Staff Correspondent: Bangladesh’s primary textile millers are in a gloomy scenario due to the three-pronged situation – persisting low gas pressure, fuel price hike and deteriorating yarn price. Recently yarn prices have fallen 20% in the past three months due to dwindling demand from readymade garment (RMG) makers in the face of a fall in consumer demand.
On top of it, the recent govt. the decision of zone-based weekly closure of factories also put the textile mills in a grinding scenario. Coupled with a rise in power tariffs.
The price of yarn is now $4 per kg, down from $5.2 per kg in May. If such price downfall lingers, Bangladeshi textile millers and the industry will be in a grim scenario as the entrepreneurs have to repay bank loans on time, say, industry insiders. And they are apprehensive about the future of the new investments done in the last 2 years – an estimated $3 billion.

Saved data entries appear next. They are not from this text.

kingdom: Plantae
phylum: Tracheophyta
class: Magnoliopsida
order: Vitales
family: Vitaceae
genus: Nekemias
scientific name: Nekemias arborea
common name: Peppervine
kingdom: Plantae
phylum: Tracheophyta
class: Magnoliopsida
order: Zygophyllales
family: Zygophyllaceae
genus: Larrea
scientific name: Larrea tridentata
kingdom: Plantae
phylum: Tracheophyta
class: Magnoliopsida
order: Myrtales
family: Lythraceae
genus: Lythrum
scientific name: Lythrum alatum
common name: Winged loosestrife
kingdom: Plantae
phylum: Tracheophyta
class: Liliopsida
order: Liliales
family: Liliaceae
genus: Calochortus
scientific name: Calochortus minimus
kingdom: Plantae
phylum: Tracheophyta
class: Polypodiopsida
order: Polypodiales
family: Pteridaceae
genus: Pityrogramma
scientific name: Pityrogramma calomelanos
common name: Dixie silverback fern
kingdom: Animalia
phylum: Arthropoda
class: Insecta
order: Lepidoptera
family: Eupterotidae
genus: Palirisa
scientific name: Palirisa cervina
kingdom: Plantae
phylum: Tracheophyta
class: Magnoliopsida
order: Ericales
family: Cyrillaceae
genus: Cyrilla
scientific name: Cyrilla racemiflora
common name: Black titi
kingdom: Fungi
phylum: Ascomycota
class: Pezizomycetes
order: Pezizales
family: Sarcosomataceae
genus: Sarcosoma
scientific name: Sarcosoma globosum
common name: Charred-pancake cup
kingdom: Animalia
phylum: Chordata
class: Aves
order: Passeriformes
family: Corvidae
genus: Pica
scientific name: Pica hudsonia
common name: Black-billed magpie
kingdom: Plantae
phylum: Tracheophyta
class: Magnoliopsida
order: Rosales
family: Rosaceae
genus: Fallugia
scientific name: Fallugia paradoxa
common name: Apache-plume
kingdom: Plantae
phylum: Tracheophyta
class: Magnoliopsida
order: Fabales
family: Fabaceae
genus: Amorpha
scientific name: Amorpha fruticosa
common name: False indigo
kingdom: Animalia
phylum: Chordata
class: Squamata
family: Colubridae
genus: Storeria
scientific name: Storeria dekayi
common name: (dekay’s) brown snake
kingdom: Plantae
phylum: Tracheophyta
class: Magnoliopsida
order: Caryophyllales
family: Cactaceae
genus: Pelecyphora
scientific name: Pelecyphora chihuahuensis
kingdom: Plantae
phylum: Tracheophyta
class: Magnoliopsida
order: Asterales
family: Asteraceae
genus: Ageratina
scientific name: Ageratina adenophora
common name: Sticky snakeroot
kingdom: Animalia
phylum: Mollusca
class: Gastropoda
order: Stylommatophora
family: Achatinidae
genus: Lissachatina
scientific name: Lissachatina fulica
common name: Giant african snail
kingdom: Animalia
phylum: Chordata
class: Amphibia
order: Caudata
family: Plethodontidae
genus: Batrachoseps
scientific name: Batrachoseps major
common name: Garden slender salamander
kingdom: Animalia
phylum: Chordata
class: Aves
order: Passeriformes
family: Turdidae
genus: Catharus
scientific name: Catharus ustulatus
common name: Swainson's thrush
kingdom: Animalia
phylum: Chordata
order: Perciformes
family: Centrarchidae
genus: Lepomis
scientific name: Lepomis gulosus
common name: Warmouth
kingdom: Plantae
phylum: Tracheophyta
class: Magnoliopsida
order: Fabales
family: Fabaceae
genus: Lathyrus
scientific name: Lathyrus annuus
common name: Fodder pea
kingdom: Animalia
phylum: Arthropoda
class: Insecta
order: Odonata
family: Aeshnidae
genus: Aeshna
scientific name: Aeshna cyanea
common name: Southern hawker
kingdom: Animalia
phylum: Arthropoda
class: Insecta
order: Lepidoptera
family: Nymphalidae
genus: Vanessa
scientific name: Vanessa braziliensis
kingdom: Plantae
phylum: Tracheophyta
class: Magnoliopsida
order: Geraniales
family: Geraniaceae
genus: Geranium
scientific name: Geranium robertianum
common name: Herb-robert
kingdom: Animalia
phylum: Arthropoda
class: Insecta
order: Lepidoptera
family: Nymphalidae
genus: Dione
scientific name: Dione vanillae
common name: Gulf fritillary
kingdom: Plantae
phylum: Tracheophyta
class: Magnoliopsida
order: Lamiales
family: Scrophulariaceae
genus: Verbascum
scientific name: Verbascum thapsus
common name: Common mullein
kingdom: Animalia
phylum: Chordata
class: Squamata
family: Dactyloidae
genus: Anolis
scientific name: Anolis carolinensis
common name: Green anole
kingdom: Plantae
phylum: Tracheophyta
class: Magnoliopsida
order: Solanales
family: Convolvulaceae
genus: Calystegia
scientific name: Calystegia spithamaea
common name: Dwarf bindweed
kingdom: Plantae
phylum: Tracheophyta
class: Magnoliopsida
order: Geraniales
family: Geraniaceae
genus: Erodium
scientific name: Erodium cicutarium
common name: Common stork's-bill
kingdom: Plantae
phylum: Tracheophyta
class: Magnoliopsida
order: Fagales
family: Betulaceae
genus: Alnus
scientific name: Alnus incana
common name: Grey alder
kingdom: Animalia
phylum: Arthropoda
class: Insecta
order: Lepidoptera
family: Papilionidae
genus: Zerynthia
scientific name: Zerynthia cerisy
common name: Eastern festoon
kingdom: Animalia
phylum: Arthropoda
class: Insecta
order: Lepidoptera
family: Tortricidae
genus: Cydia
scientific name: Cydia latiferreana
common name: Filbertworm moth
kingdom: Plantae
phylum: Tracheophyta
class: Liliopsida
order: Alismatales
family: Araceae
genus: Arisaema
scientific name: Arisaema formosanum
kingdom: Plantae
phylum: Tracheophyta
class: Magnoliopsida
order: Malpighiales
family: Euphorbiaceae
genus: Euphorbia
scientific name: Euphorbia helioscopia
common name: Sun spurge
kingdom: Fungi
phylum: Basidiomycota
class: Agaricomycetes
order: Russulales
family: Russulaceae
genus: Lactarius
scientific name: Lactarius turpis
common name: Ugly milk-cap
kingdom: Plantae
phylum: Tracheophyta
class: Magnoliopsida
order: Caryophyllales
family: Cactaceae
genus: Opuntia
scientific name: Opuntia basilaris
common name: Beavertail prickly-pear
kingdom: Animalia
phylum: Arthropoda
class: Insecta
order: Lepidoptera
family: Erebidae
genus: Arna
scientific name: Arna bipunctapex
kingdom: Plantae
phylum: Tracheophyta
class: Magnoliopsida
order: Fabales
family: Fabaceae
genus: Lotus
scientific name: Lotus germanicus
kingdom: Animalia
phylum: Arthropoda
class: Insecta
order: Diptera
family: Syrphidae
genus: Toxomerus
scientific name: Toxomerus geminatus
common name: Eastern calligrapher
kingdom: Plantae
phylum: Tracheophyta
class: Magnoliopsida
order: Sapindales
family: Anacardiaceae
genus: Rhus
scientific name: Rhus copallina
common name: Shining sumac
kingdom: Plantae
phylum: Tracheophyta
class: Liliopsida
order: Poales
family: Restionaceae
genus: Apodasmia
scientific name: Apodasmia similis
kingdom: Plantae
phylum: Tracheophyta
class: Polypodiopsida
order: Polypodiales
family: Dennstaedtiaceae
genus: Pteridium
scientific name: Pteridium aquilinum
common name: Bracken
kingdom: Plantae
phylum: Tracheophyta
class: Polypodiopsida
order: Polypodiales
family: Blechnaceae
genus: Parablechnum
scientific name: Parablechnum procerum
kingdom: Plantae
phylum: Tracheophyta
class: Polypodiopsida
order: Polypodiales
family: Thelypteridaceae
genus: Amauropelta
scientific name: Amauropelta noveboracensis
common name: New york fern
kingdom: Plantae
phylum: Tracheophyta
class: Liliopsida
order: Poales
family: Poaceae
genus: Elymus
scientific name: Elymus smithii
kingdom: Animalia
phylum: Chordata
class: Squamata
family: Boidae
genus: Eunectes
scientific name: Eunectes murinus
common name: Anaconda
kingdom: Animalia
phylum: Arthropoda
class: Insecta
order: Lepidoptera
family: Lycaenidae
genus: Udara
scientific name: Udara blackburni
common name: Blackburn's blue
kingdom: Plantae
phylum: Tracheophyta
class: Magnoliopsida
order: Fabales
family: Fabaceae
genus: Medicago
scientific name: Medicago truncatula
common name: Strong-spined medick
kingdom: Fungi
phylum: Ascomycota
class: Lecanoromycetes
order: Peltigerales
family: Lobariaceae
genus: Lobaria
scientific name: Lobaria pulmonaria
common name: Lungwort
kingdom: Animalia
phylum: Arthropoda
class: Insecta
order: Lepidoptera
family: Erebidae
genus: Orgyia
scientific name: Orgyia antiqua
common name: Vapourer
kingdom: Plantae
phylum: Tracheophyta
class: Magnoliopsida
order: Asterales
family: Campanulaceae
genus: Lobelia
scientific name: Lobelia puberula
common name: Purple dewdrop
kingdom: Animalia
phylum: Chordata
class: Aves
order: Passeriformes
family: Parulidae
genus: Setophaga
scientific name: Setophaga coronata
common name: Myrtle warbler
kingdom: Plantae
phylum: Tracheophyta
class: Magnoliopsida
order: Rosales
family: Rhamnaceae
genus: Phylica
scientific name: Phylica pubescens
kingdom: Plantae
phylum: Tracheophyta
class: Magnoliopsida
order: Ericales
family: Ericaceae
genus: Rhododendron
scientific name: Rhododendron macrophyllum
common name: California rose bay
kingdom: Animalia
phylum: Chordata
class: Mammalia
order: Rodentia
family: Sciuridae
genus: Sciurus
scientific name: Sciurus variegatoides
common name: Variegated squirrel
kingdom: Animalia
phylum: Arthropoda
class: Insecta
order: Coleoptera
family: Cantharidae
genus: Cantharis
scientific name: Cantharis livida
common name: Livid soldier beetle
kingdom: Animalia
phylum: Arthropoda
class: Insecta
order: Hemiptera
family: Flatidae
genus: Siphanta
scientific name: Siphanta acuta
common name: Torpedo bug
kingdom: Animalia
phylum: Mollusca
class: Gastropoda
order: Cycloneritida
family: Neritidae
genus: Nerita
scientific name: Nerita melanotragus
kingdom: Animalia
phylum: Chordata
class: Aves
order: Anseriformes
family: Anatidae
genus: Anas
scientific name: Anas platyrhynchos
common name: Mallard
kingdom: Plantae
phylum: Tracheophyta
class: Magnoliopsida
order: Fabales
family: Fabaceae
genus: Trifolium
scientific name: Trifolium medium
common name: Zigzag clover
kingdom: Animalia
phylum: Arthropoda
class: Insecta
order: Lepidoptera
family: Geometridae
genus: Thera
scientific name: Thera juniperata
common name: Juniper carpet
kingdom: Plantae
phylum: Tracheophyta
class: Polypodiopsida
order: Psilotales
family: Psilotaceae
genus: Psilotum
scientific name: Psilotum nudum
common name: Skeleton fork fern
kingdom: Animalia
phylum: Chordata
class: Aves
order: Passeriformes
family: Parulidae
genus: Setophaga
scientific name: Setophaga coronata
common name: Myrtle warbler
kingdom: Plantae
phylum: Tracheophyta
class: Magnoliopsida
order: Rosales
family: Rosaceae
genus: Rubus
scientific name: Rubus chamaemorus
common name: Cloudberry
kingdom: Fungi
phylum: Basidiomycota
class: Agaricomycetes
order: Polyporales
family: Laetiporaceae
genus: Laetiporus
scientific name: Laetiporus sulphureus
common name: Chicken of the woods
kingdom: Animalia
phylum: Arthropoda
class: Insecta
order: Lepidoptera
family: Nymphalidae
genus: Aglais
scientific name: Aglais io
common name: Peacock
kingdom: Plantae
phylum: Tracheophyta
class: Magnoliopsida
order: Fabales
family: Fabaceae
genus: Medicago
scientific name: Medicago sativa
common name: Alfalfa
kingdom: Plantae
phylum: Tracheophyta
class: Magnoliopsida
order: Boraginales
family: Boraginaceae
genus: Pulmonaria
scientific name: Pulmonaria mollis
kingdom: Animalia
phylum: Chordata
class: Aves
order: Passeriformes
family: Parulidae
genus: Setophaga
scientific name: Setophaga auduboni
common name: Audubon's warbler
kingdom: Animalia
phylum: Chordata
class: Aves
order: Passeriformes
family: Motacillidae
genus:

Primary textile industry leaders say they are incapable to withstand any surge in production costs amid dropping yarn prices. Leaders also said that many apparel manufacturers are not fulfilling the deadline for opening LCs despite getting proforma invoices (PI) due to a fall in yarn prices. Moreover, they are not getting yarns despite opening LCs and also offering an inferior price than the settled price fixed in the proforma invoices.
A leading spinning entrepreneur expressed that in the last month has issued at least five proforma invoices to his purchasers but they have not opened the LCs within the stated time. Generally, a buyer has to settle LC within 7 to 15 days after getting PI.
Moreover, spinners sat that some buyers did not even receive the goods even after opening the LC and requested a lower yarn price by 10-20 cents even after receiving PI.
“I have already received such complaints from many spinning mills,” Mohammad Ali Khokon, President, Bangladesh Textile Mills Association (BTMA) said to the media.
About eight-nine months back when yarn prices were high, the situation was completely different. At that time, spinning mills were reluctant to supply their yarn even after issuing proforma invoices to garment manufacturers.
Apart from the price fall, millers are concerned about zone-based weekly shutting of factories for power rationing and low gas supply and the highest rise in fuel prices. Textile mills run 24/7 and if the government decides to decentralize the closure of factories once a week, will the mills get a nonstop gas supply in the remaining six days? – asks millers.
As per BTMA, there are over 1,500 textile mills in Bangladesh – with a total investment of around $7 billion, including spinning, fabric, dyeing-printing and finishing. And there are about 1,000 relatively small mills. And the total investment of textile mills in the country is about $7 billion.